Il nuovo esordio di SILVIA CONTI.
Sanremo 1985. Non fu un grande successo per Silvia Conti e per la sua “Luna Nuova” che di li a poco lascio i riflettori della scena. Ma l’anima dei fiori e le giuste vibrazioni da cantautrice e musicista non sono mai mancate. Sono passati tanti anni in sordina o comunque senza notevoli punti fermi a cui riferirsi.
Oggi la svolta: esce un disco davvero interessante dal titolo “A piedi nudi (psichedeliche ipnotiche nudità)” per la RadiciMusic Records, un lavoro magistrale di parole e musica confezionate con quella sensibilità di donna e cantautrice.
Un suono moderno ma una scrittura che per alcuni tratti sembra attingere ad uno scenario hippie anni ’60… non a caso forse troviamo due grandi omaggi in questo disco: una sua personale traduzione in italiano di “Dancing barefoot” di Patti Smith e una corale e scanzonata e acustica e conviviale versione di “All together now” dei Beatles. Canzone d’autore che un po’ si fa pop e un po’ cerca il particolare per aver peso poetico. Anima d’artista… si aprono i giochi con “Mi minore dalla Leti” ed è tutto dire.

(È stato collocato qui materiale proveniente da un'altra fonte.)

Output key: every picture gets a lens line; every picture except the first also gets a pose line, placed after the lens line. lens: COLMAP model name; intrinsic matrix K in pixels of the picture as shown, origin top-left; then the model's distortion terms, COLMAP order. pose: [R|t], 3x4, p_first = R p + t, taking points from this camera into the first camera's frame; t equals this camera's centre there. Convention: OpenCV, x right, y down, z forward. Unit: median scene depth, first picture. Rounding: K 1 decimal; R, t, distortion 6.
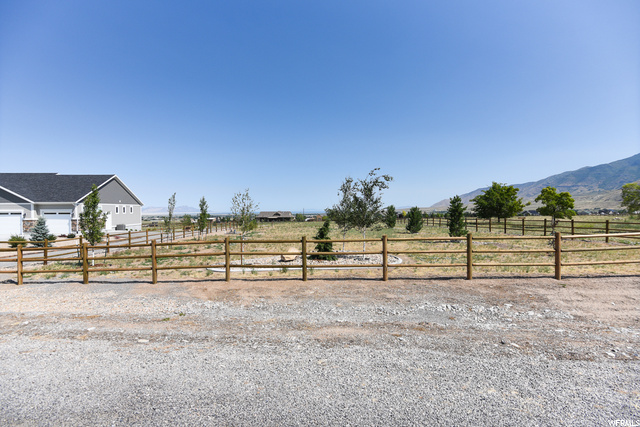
lens RADIAL K [[309.6, 0, 320.0], [0, 309.6, 213.5], [0, 0, 1]] dist [-0.004459, -0.000760]
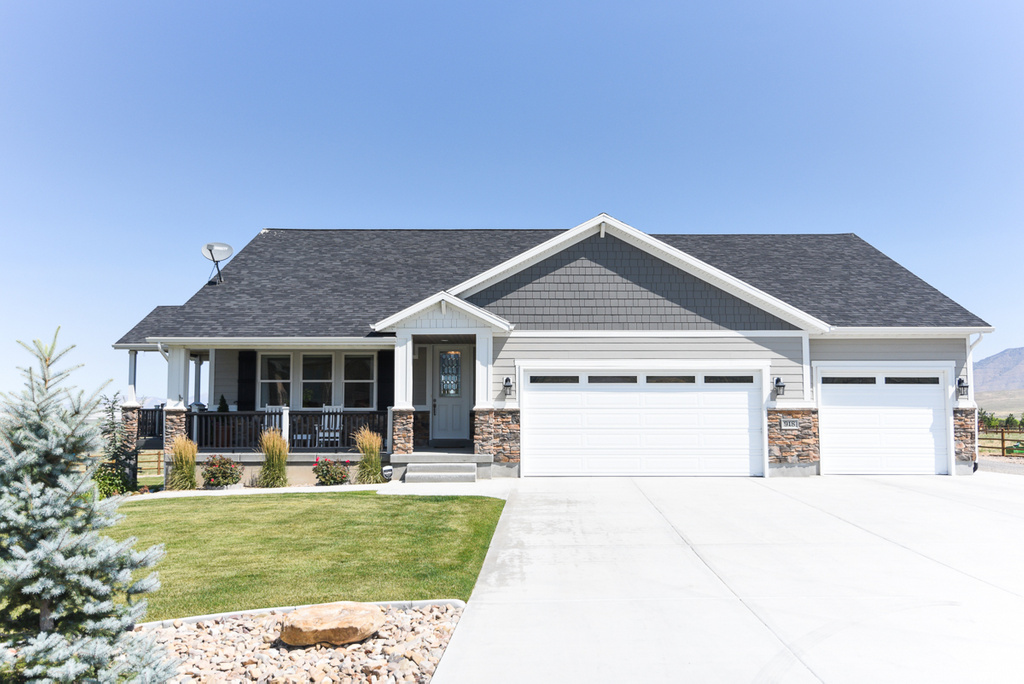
lens RADIAL K [[828.1, 0, 512.0], [0, 828.1, 342.0], [0, 0, 1]] dist [0.009446, -0.002128]
pose [[0.998672, 0.001094, -0.051507, -1.086198], [-0.005675, 0.996026, -0.088886, 0.026509], [0.051205, 0.089060, 0.994709, 0.397893]]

L’intervista a Silvia Conti
In qualche misura possiamo dire che questo tuo nuovo disco è un “nuovo esordio”?
In misura totale. Prima di tutto perché è il mio primo lavoro discografico in veste di cantautrice e poi, ma non per questo meno importante, è un vero e proprio ritorno alla vita.

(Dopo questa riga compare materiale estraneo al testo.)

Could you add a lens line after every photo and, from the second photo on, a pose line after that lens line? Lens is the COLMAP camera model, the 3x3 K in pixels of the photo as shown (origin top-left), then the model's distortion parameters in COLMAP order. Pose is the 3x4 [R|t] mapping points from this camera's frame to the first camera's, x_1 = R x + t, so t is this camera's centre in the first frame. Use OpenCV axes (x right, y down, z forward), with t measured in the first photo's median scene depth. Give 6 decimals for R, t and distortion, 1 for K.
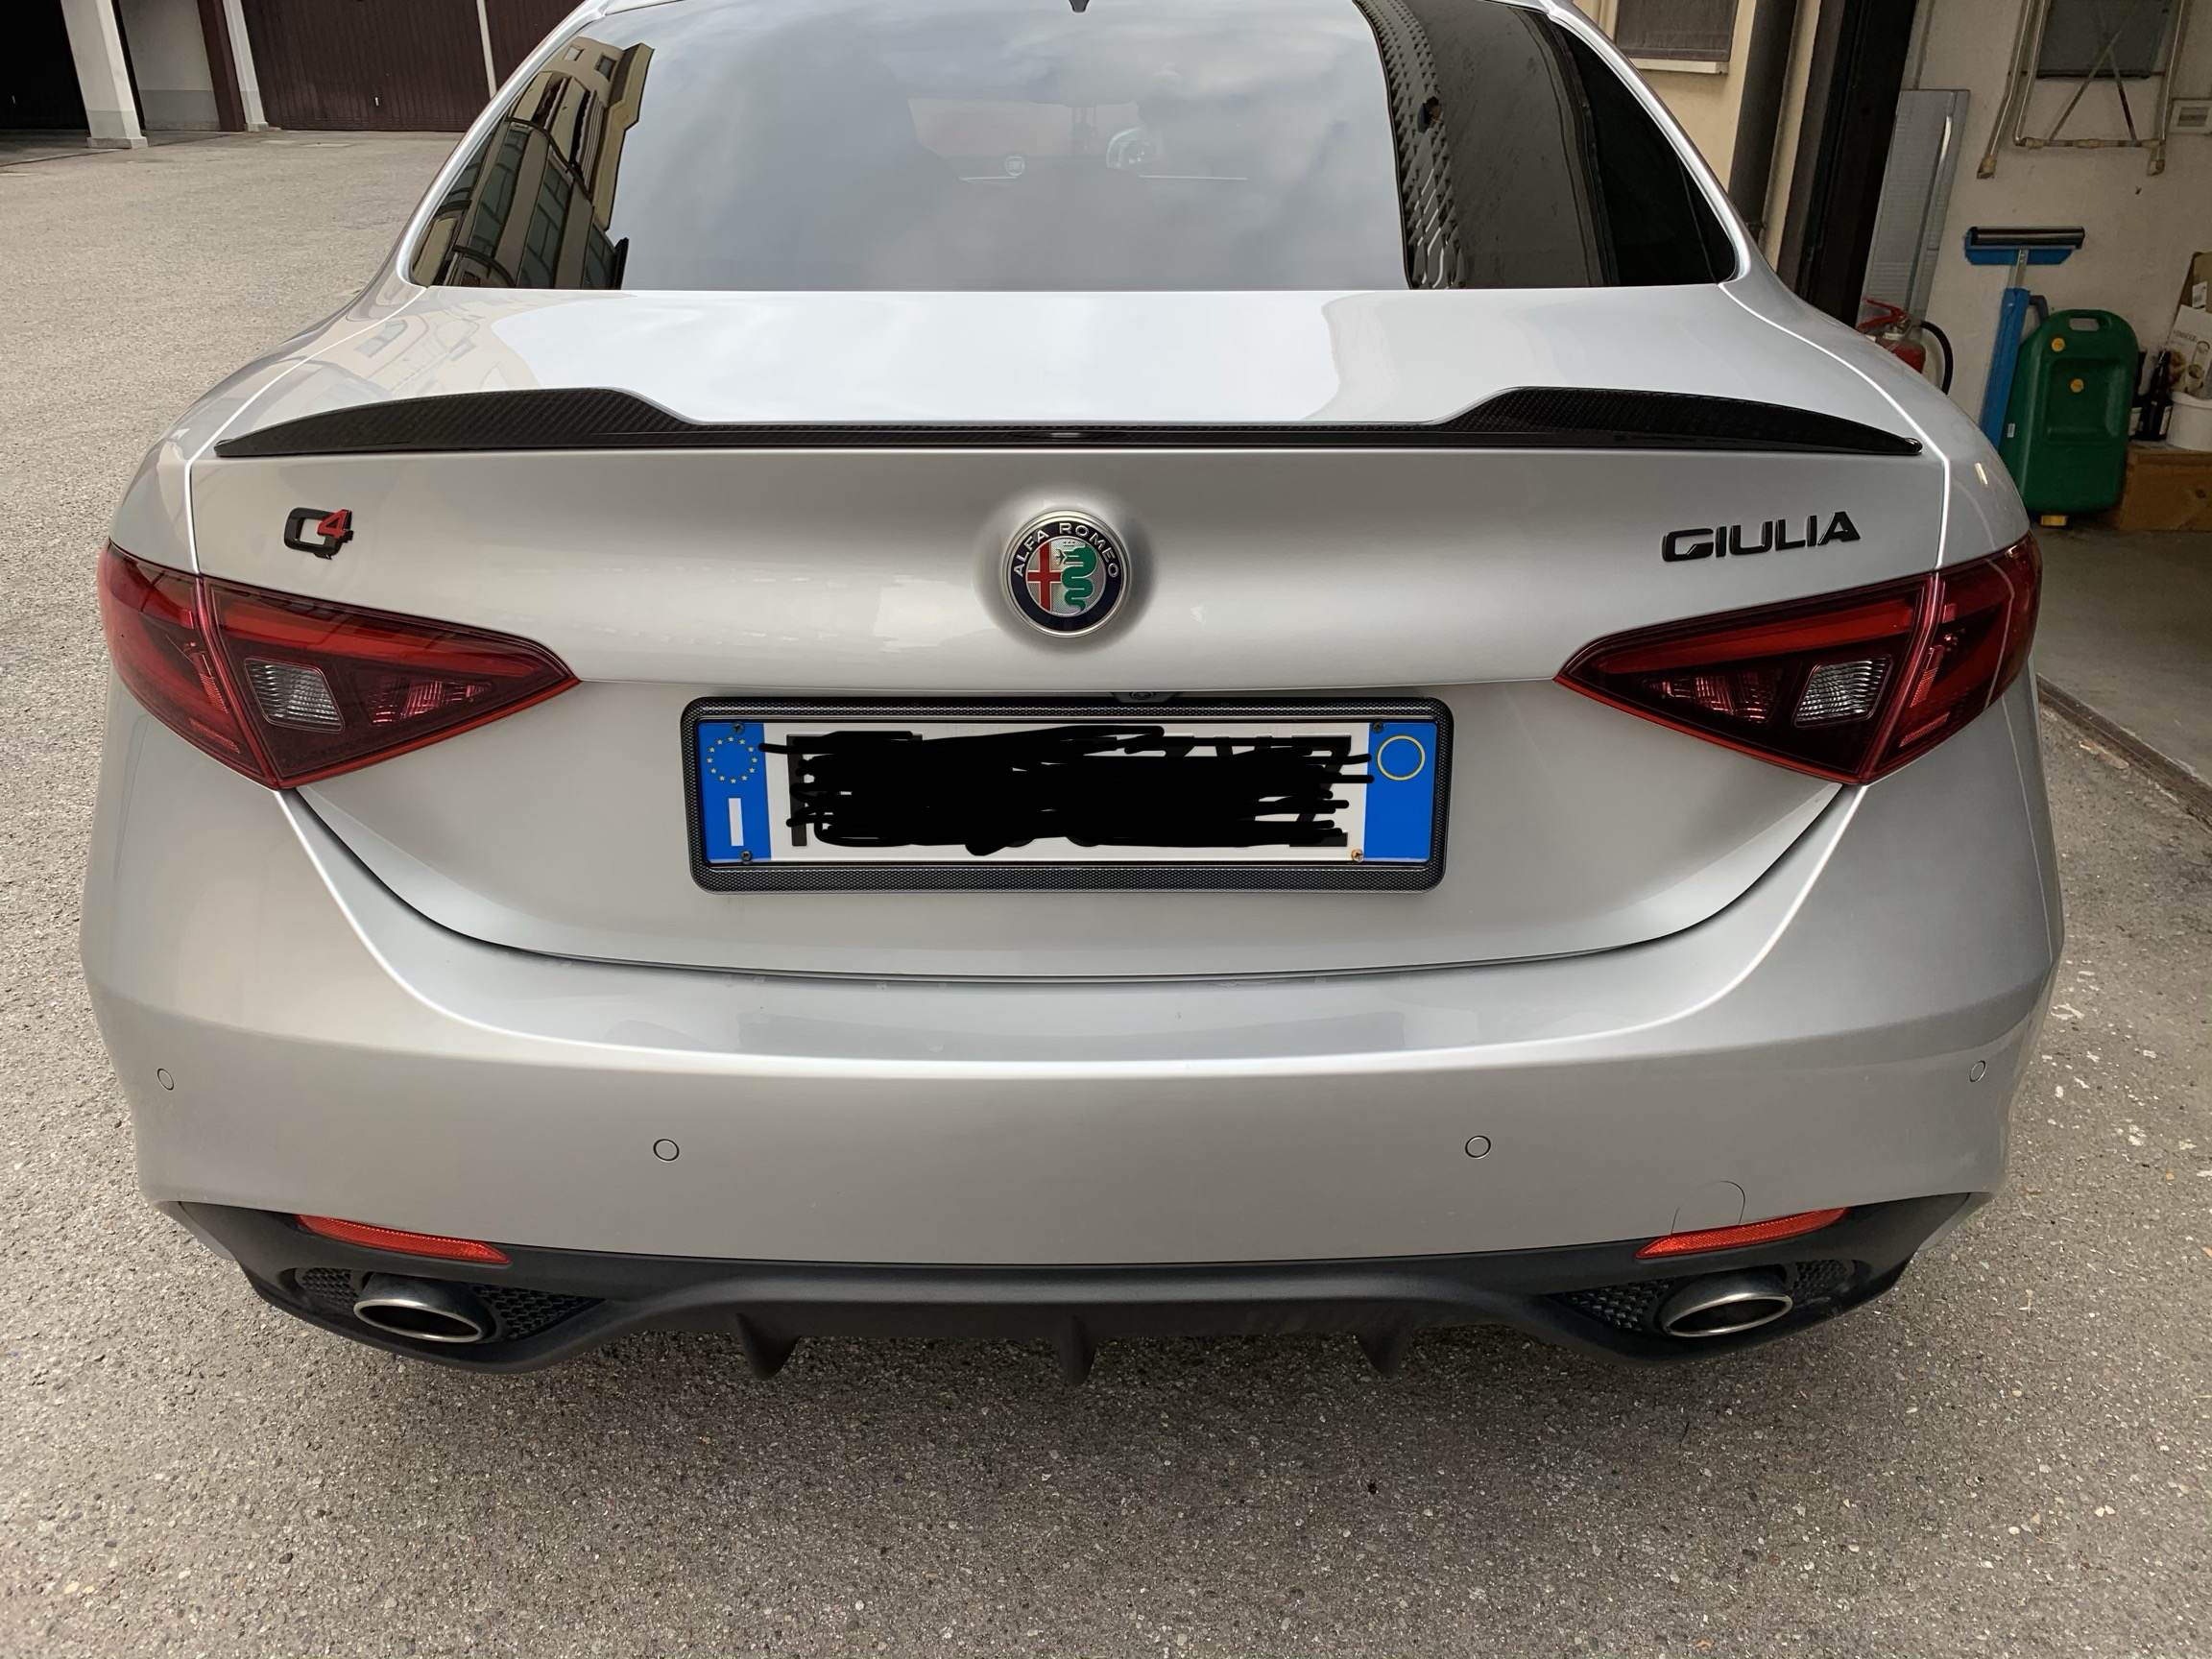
lens RADIAL K [[1675.2, 0, 1109.2], [0, 1675.2, 817.1], [0, 0, 1]] dist [0.015389, -0.005003]
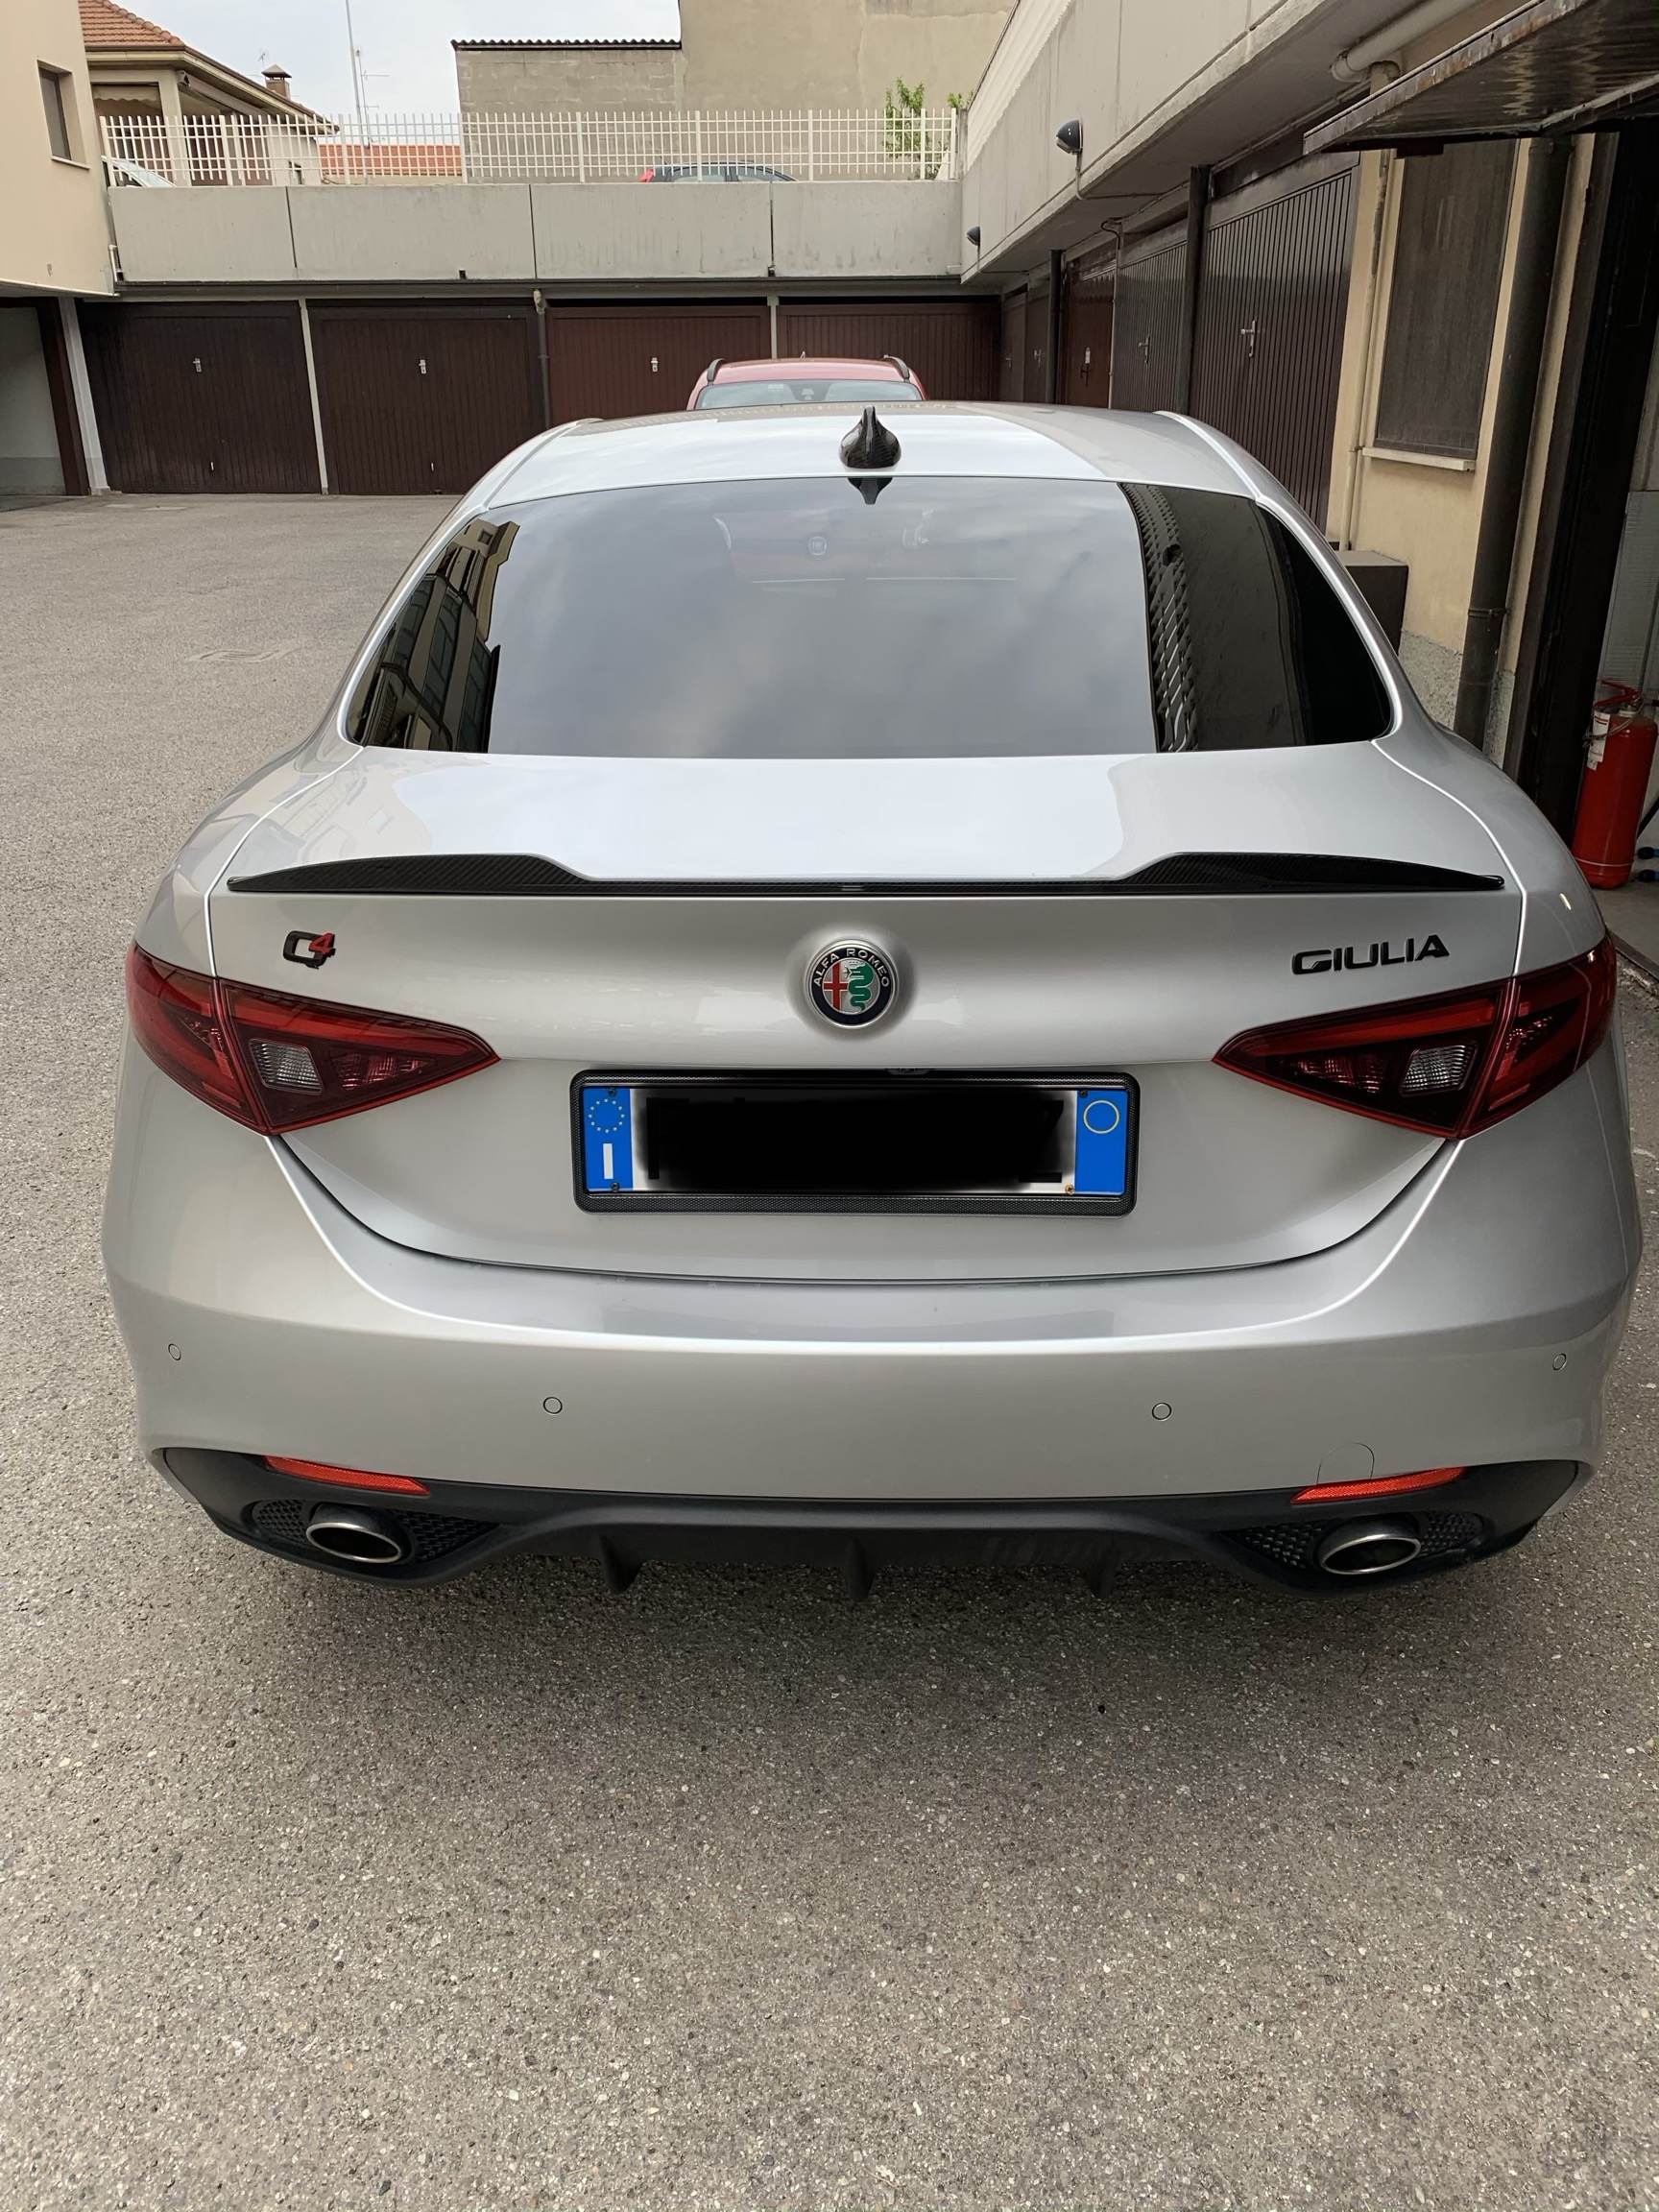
lens RADIAL K [[1675.2, 0, 827.8], [0, 1675.2, 1098.7], [0, 0, 1]] dist [0.015389, -0.005003]
pose [[0.998864, 0.005014, -0.047382, 0.017260], [-0.006461, 0.999515, -0.030452, -0.007382], [0.047206, 0.030723, 0.998413, -0.314488]]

Com’è stato tornare ufficialmente sulla scena musicale?
In realtà non me ne sono mai andata quindi non so risponderti in modo esauriente. Però ho tirato un respiro di sollievo quando, dopo anni di collaborazioni, ho potuto dire: “Hey, ci sono anch’io!”. Di certo l’Italia che hai lasciato al Festival di Sanremo del 1985 non esiste più… cosa c’è ora al suo posto? Lo chiedo a te che hai occhi ed esperienza per poterlo raccontare…
Vorrei poter dire che cose nuove hanno preso il posto di quelle vecchie ma non è così. Per me, che sono culturalmente, ideologicamente, appassionatamente figlia degli anni ’70, mi sembra che ci sia stata un’involuzione a dir poco angosciante e questo processo a ritroso è iniziato proprio in quegli anni.
Il suono di Silvia Conti: gioca con il pop commerciale ma guarda al mondo attorno oltre i confini o sbaglio?
Credo (spero) che ascoltando il disco sia evidente che non sono una grande fruitrice della musica italiana. Sono cresciuta con i Beatles, Bob Dylan, le mie radici sono tutte lì, è naturale per me guardare verso quella parte del mondo.
E la scrittura invece? Che cosa pensi sia cambiato nel tuo modo di fare musica?
È cambiato tutto per me nel momento in cui ho deciso di scrivere. Il ruolo di interprete mi stava stretto, iniziare a scrivere è stata una delle cose più belle che abbia mai fatto.
Per chiudere vorrei citare questo disco anche da un punto di vista estetico perché è bellissimo. Quanti colori… e quanti piedi nudi…
Vero? Lo penso anch’io e ti ringrazio per avermelo detto. La parte grafica per me è stata importante quanto il contenuto e ci tengo a precisare che è mia. L’ho già detto mille volte ma non mi stancherò mai di ripeterlo: volevo un disco che fosse un vero e proprio ritratto di me stessa, che chi lo avesse in mano sentisse che lì dentro io ci ci sono tutta, dai piedi ai capelli. Non dobbiamo avere paura di metterci a nudo, è qualcosa che ci può far sentire bene.
Ma non mettiamoci sempre la faccia, mettiamoci i piedi!